Copy the lines below word for word, leaving out the pictures.

(EXERCISE INPUT):
================

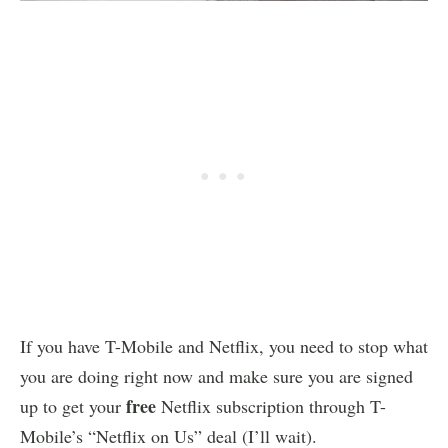
If you have T-Mobile and Netflix, you need to stop what
you are doing right now and make sure you are signed
free
up to get your
Netflix subscription through T-
Mobile’s “Netflix on Us” deal (I’ll wait).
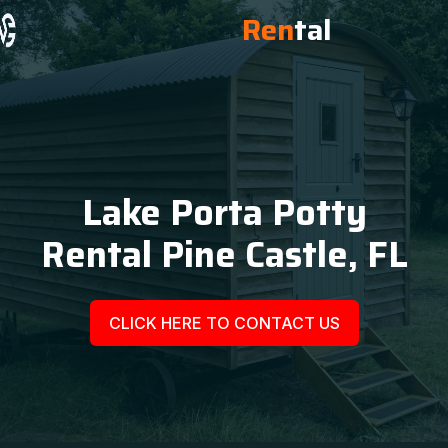
Ren
tal
Lake Porta Potty
Rental Pine Castle, FL
CLICK HERE TO CONTACT US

================

(EXPECTED OUTPUT):
If you have T-Mobile and Netflix, you need to stop what
you are doing right now and make sure you are signed
free
up to get your
Netflix subscription through T-
Mobile’s “Netflix on Us” deal (I’ll wait).
Ren
tal
Lake Porta Potty
Rental Pine Castle, FL
CLICK HERE TO CONTACT US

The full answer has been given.